Ah, Sundays in Autumn. Canberrans eat brunch and talk about the Skywhale in terms either glowing or scathing; some bloggers find snail-shaped statues to ride like ponies; clear skies make picnics appealing but cold winds make them less so. And everyone knits. Or just me. Usually just me.
I’m treading water, knitting-wise, which is not the same as doing nothing. I’m knitting washcloth after washcloth (oh mer gerd wersh clerths!) for the various babies that have entered my world — not via my cervix, I hasten to add, but through the cervices of friends — and, now I’m onto the kitchen cotton, for the kitchen sink. I’ve used up two balls of Cleckheaton’s Fiddle Dee Dee in a week.
I knit them exactly the same, every time: cast on three stitches, work in garter stitch increasing at the beginning of every row until I have a triangle roughly half the size of the clerth I want, and then continue in garter stitch decreasing at the end of every row until I have three stitches left, and cast off.
Why is this so satisfying? Who can say? They’re fast — I’m usually halfway through one before I finish talking about how great the Skywhale is — and they’re easy; they’re also soft and just nice to have in my hands; and there’s something self-congratulatory and smug about knitting practical workhorse clerths. A kind of pleasing “aha, another thing I can knit myself!” (No more sucking at the teat of Big Washcloth for me!) I’ve got budding ideas about what else I’d like to knit, but there’s no hurry: me and the cloths, we’re happy.

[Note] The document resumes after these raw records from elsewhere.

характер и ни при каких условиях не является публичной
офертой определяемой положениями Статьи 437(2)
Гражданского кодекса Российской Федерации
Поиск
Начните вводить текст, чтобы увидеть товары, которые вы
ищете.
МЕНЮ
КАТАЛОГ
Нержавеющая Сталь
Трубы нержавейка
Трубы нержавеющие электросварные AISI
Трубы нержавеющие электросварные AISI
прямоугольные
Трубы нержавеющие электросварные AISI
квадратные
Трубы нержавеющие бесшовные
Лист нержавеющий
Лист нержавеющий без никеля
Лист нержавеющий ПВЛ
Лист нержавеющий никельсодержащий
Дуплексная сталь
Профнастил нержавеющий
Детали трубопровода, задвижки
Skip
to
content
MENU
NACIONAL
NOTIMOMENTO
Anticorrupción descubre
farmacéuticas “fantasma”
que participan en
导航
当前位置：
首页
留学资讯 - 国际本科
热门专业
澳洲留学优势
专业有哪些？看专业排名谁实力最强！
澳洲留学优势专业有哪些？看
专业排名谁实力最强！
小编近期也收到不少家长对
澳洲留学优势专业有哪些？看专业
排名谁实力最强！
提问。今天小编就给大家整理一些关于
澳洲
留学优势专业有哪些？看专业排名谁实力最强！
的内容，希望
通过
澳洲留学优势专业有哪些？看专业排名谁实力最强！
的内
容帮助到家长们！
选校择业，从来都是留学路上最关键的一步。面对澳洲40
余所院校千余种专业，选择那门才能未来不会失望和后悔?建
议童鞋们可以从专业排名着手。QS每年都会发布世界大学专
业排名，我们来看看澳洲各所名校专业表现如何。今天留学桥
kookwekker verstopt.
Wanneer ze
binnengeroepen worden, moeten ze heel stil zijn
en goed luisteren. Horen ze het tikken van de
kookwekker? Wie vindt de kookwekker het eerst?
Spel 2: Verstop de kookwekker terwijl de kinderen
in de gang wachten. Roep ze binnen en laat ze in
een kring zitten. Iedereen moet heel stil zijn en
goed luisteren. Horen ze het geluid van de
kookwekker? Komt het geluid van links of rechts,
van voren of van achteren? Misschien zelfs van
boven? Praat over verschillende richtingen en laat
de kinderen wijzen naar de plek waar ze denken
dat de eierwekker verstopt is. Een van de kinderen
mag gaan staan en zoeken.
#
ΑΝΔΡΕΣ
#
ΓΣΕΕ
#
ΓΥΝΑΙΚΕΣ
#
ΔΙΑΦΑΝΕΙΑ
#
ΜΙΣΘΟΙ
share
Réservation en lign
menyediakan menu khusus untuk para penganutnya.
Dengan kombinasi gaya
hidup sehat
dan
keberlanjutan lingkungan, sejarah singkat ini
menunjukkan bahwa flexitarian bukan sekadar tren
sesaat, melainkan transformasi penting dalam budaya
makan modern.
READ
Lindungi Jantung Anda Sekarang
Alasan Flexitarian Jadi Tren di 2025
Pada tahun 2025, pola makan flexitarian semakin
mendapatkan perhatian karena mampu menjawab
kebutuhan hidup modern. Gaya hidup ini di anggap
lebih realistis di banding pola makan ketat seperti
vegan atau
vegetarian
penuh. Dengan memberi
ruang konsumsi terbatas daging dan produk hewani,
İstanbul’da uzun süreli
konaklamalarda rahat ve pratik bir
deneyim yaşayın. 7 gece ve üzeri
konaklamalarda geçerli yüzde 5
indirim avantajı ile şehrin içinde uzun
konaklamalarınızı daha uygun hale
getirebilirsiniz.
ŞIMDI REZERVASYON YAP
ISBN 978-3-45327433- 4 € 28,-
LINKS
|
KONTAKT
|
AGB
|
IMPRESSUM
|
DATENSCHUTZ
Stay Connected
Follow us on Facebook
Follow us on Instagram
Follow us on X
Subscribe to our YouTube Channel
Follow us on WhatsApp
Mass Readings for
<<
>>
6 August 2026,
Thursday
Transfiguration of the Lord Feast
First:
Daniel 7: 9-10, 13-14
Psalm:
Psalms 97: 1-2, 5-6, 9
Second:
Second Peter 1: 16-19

Another weird thing: when I buy them from the shop, they’re called facewashers or dishcloths. Where the hell did I learn the word “washcloth” and why can’t I stop saying it? Washcloth washcloth washcloth WARSHCLERTH WARSHCLERTH WARSHCLERTH.
I’m sorry, I don’t know what happened there. I think I’d better hit publish before this whole post derails. I’ve got clerths to knit.